Nevertheless, the UBI seems to have the upper hand. An investigation by J.D. Power showed that 10% of its insurance customers used such programs in 2018, compared to 8% in the previous two years. Although the guidelines are not generally available, the National Association of Insurance Commissioners estimates that 7 out of 10 motor insurers will use surveillance technology next year.
Ask before buying
Consumption-dependent insurance policies vary. Some lane brakes, idle and accelerate; others focus on mileage. Some monitors run for a limited time; continue to haunt others. That is why it is important to look around and ask questions.

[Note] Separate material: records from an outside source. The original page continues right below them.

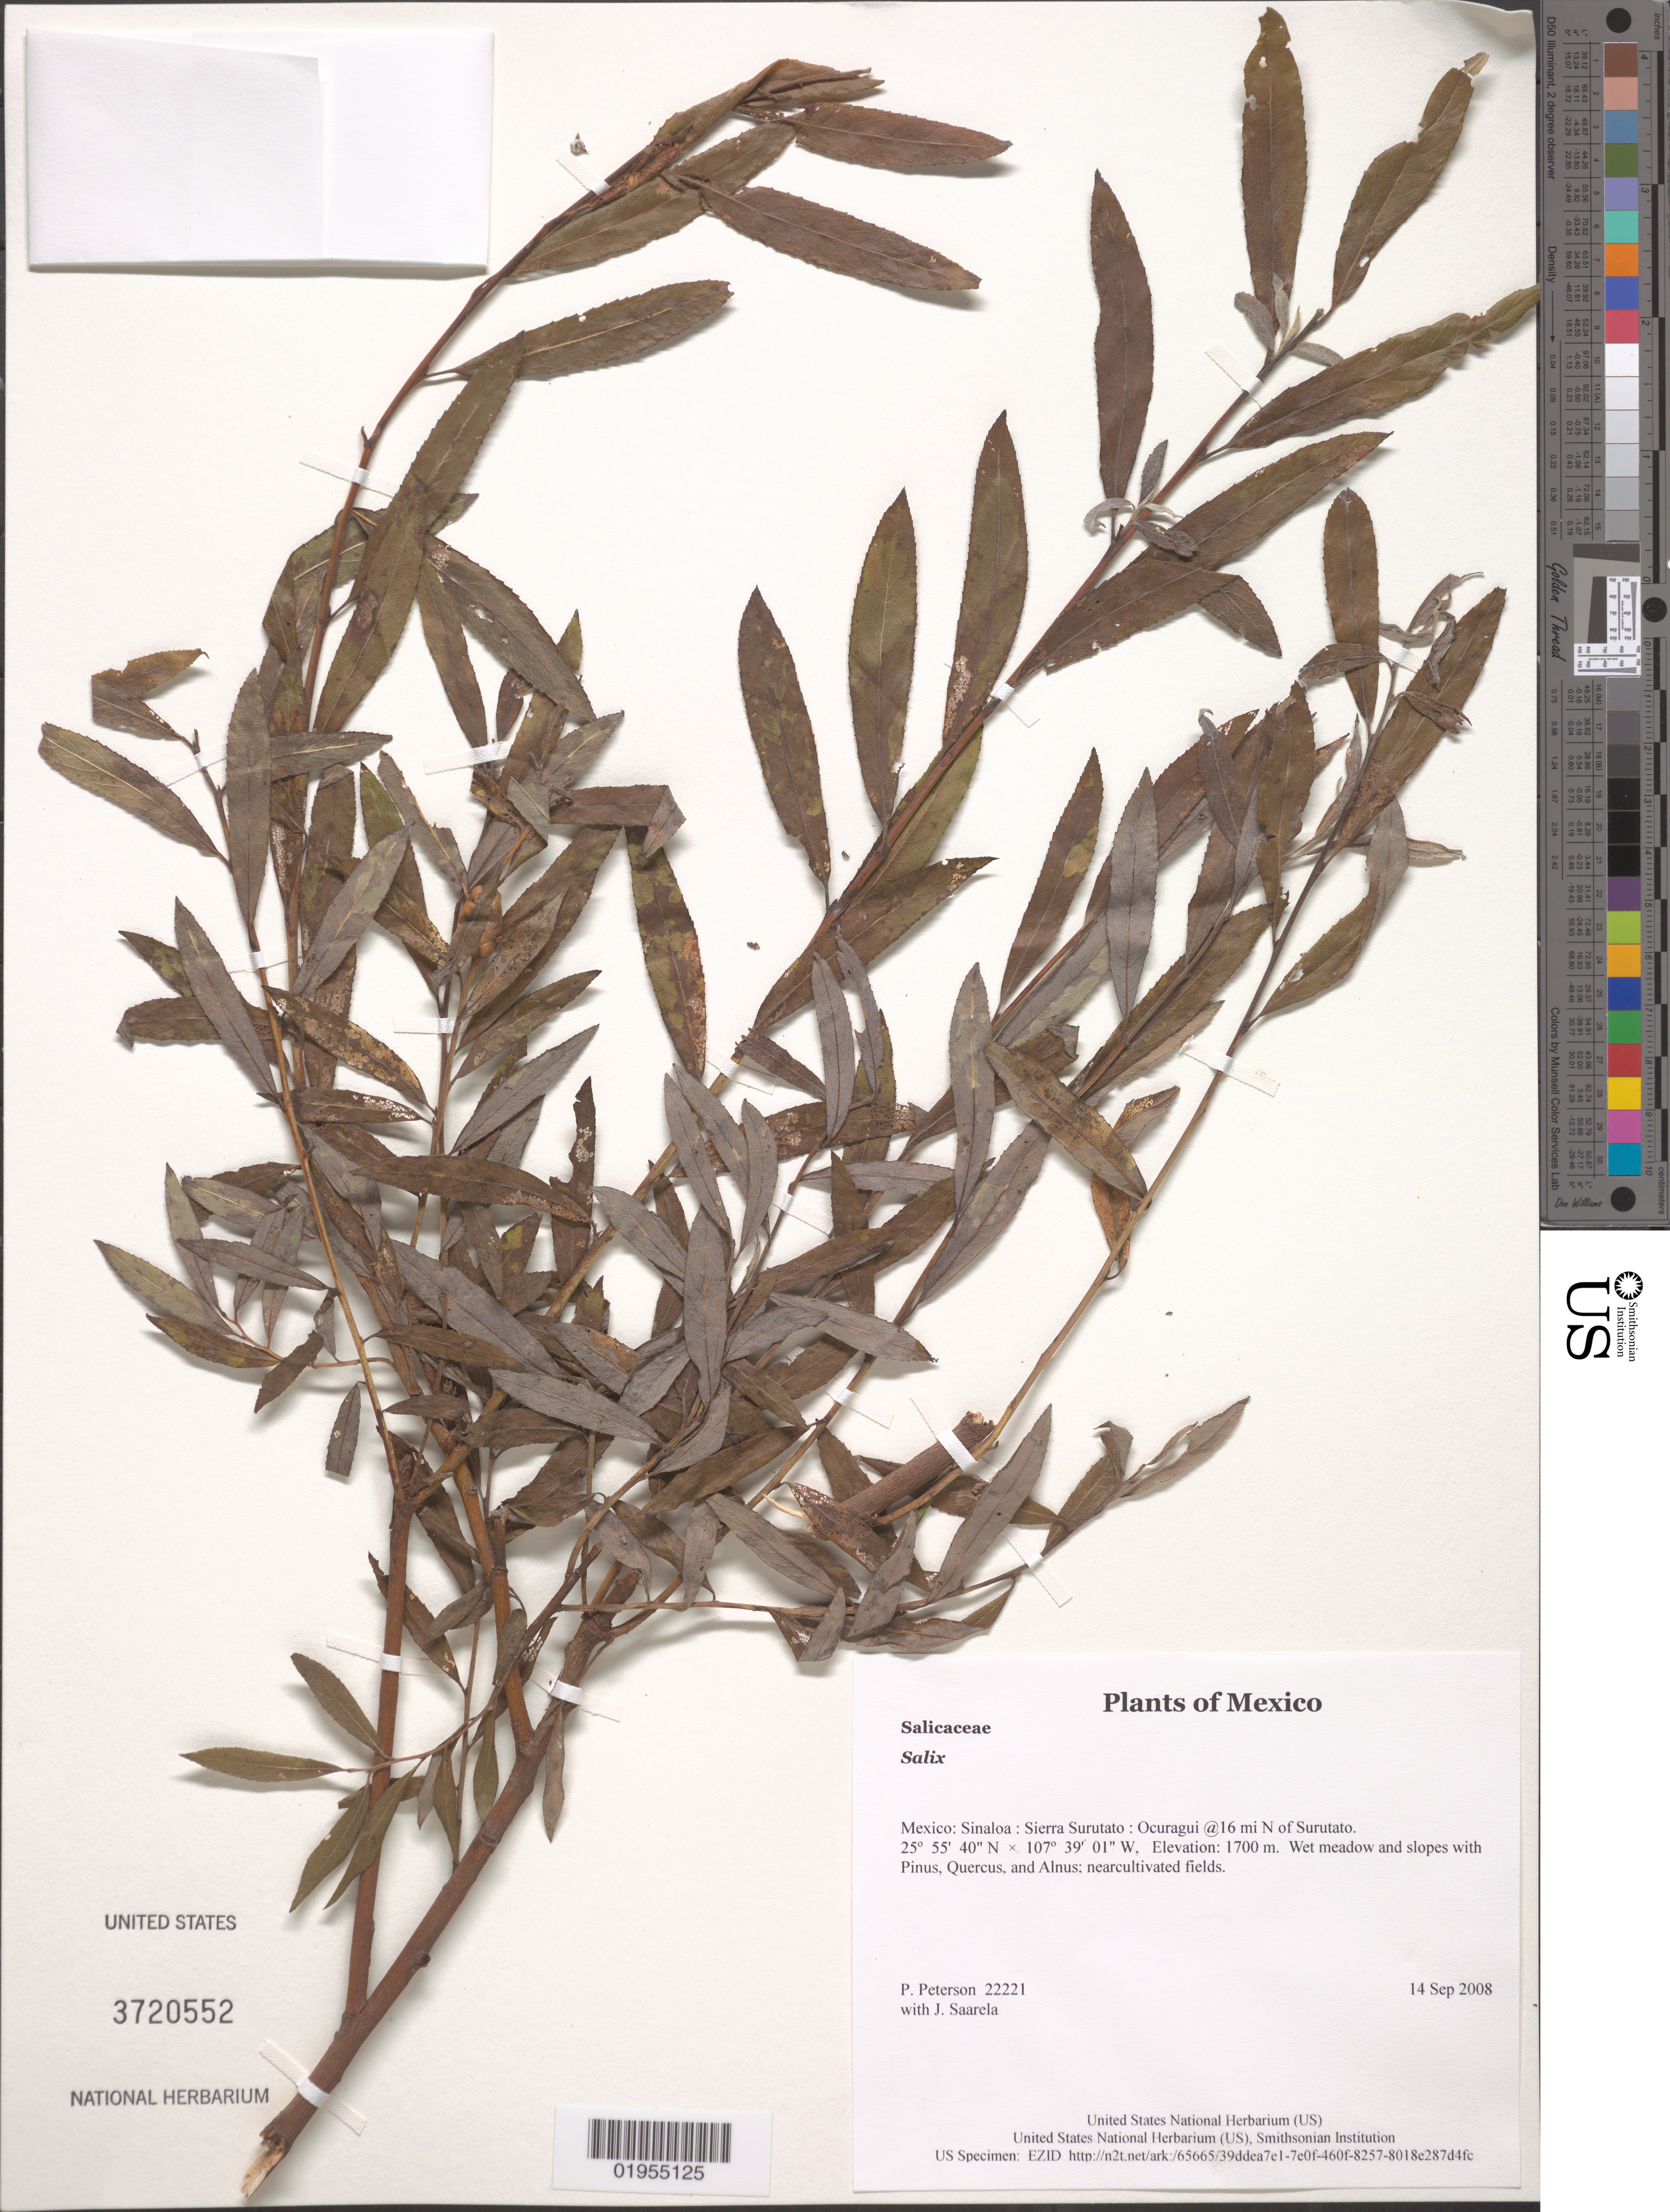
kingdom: Plantae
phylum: Tracheophyta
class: Magnoliopsida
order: Malpighiales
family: Salicaceae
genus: Salix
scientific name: Salix sp.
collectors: P. M. Peterson & J. Saarela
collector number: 22221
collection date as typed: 14 Sep 2008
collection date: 2008-09-14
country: Mexico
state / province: Sinaloa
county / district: Sierra Surutato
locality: Ocuragui @16 mi N of Surutato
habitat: Wet meadow and slopes with Pinus, Quercus, and Alnus; nearcultivated fields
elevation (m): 1700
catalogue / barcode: US 3720552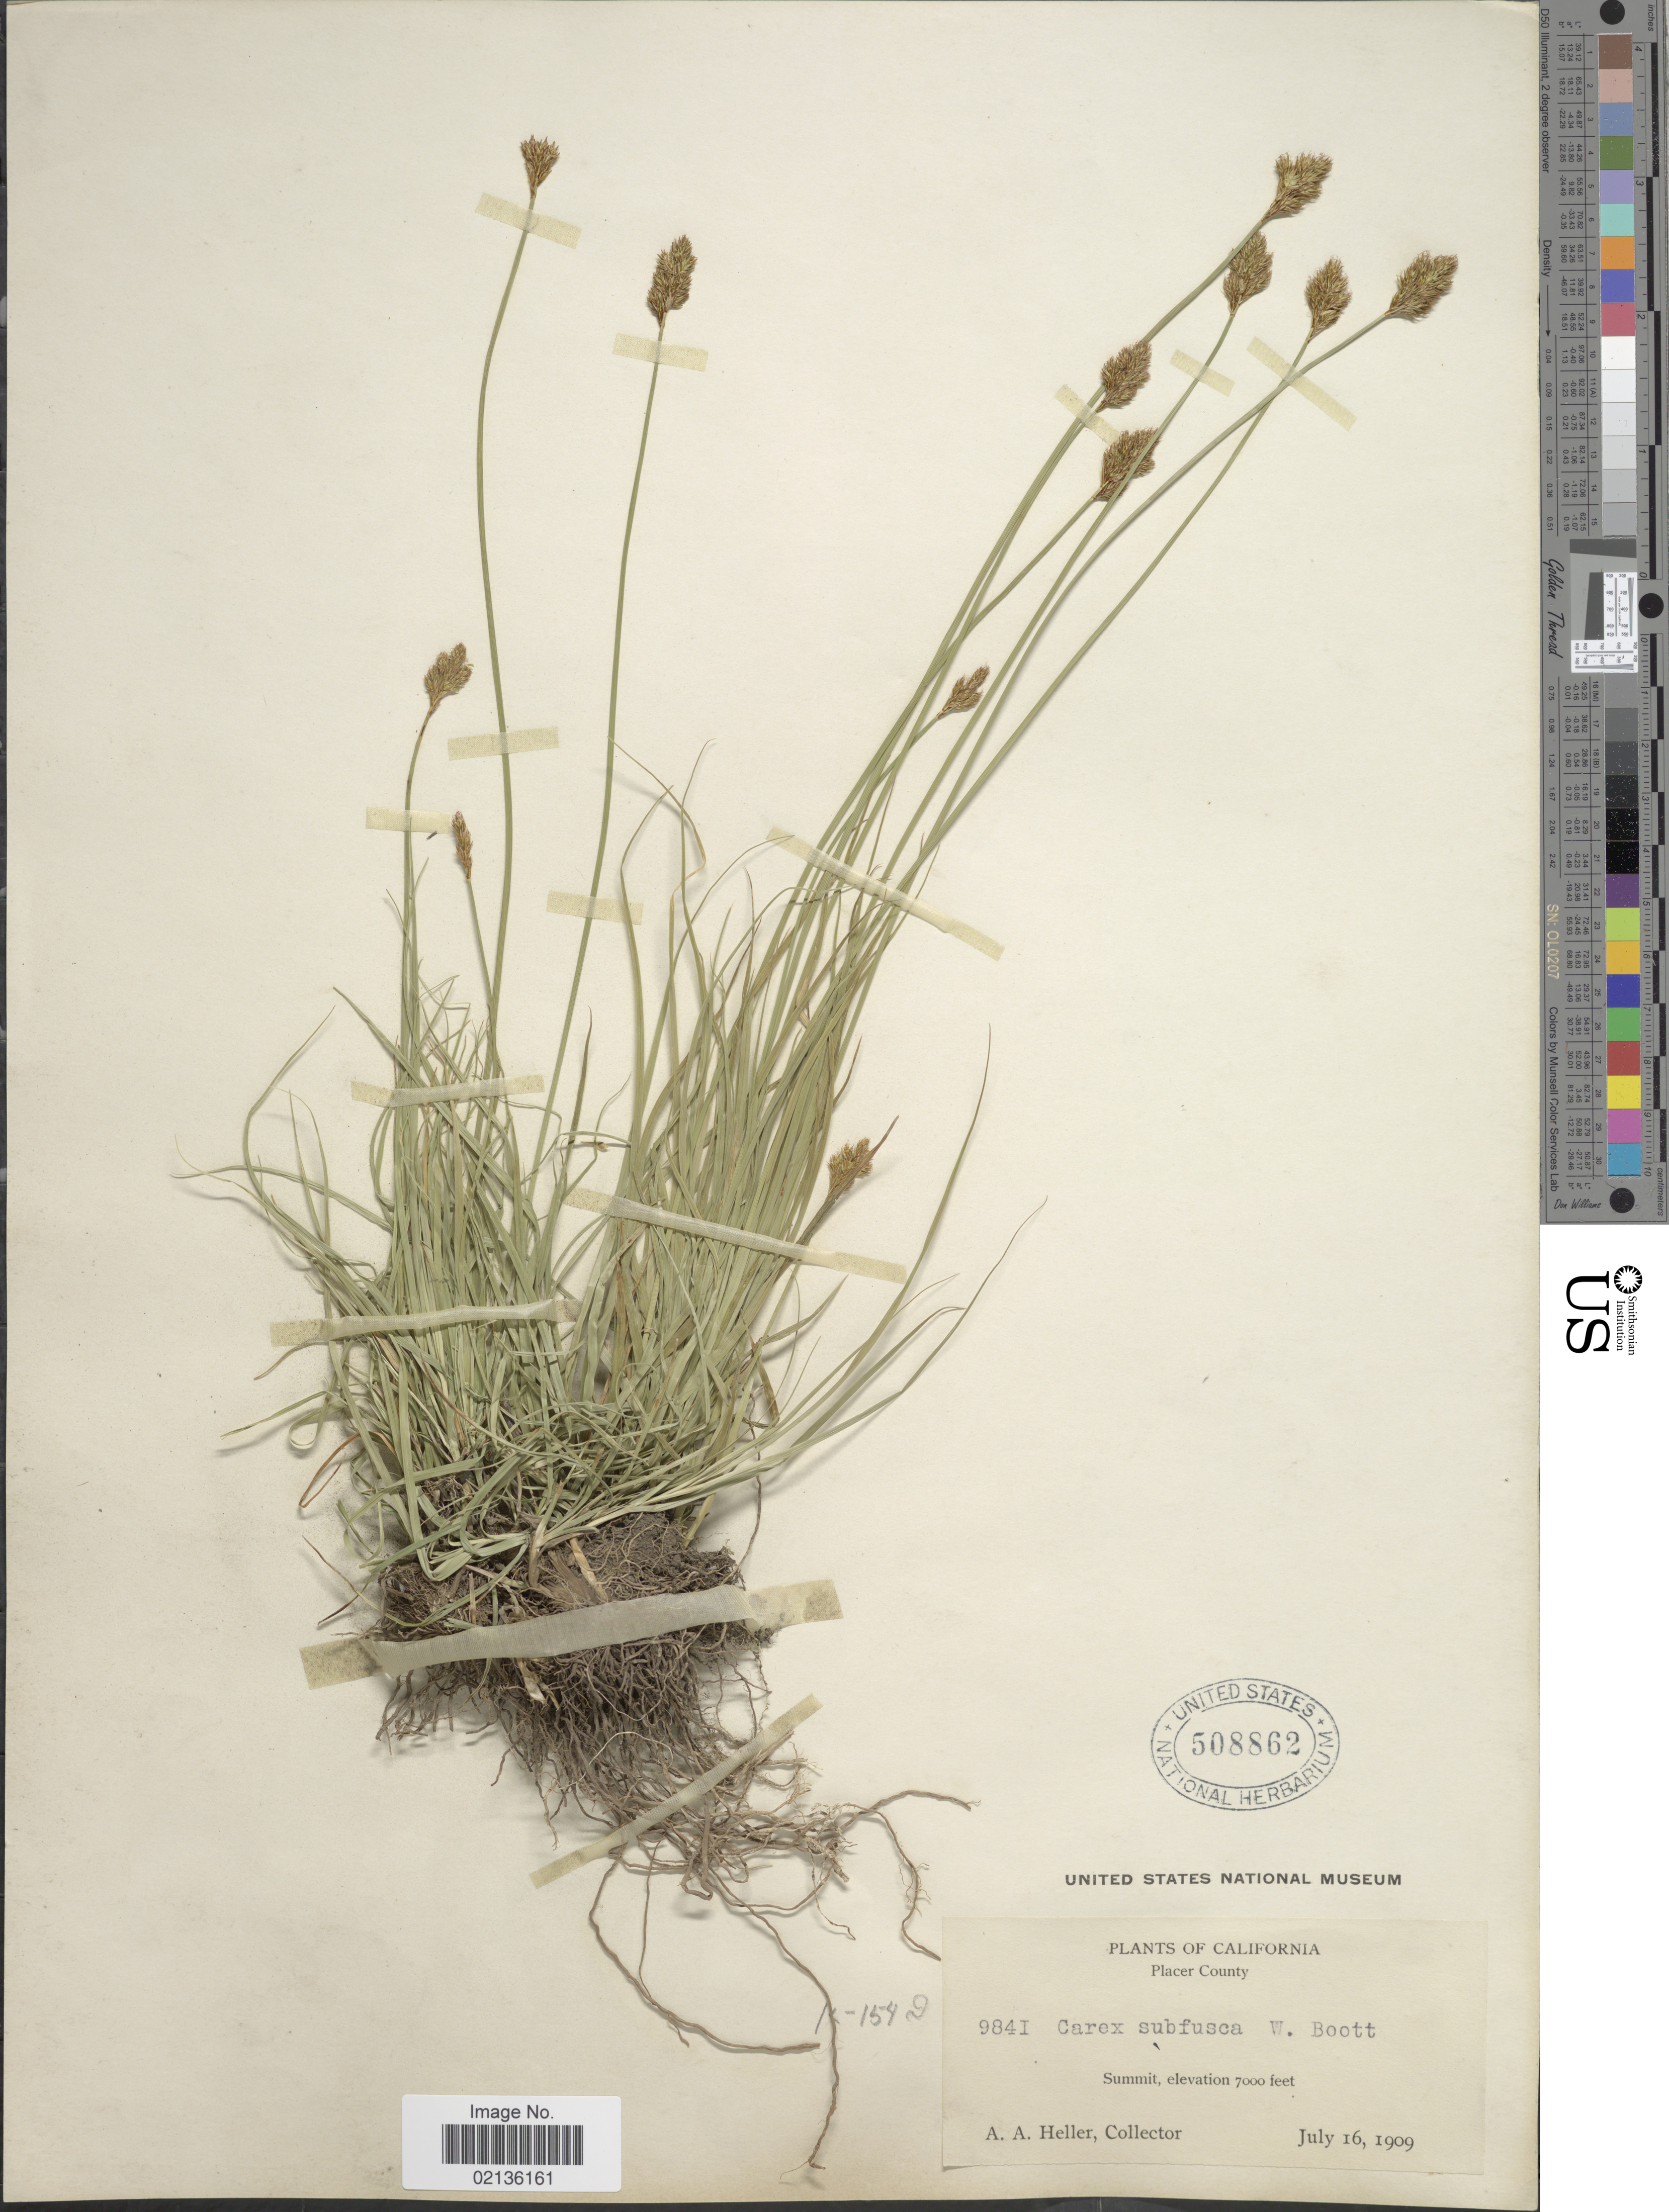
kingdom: Plantae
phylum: Tracheophyta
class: Liliopsida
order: Poales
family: Cyperaceae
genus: Carex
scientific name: Carex subfusca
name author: W. Boott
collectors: A. A. Heller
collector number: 9841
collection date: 1909-07-16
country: United States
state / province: California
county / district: Placer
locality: Placer County, Summit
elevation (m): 2134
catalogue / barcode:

The CFA Hunter says he knows exactly what information the insurer will collect and whether it is really about good driving. Also ask:
- How each piece of data influences your course.
- If you can refuse the disclosure of the information without penalty.
- When the company shares or sells your information.
- Keep in mind that driving data is only part of your insurance, says Janet Ruiz, director of Strategic Communications, Insurance Information Institute.
"The most important thing consumers can do with their car insurance is a good and safe route map," she says.